TASK DESCRIPTION » Across the records, count every line that includes "Stripe" and give the number by itself.

STORED DATA »
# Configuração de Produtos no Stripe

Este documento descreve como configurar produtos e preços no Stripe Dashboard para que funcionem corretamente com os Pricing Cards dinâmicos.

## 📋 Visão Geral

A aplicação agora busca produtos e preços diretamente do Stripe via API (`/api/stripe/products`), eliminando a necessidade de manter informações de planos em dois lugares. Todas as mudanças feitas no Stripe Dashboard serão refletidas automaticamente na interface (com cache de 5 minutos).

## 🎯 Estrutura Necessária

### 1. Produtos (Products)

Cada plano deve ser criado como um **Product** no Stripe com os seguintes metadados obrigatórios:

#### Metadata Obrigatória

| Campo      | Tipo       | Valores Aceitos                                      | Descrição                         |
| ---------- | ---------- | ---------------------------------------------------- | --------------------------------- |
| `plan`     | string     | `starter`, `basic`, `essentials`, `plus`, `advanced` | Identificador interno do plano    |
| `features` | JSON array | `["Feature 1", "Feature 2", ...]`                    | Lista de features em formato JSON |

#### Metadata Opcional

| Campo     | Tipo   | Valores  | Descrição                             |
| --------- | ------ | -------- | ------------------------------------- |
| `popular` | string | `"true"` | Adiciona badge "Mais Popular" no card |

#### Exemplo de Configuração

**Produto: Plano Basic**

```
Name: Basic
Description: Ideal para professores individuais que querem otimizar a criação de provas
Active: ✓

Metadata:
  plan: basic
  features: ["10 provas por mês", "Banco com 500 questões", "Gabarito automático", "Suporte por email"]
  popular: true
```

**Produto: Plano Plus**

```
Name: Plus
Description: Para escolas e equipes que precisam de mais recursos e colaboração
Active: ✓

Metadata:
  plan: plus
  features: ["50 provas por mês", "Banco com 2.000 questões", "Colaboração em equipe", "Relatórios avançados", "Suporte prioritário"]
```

ANSWER TO THE PROBLEM » 4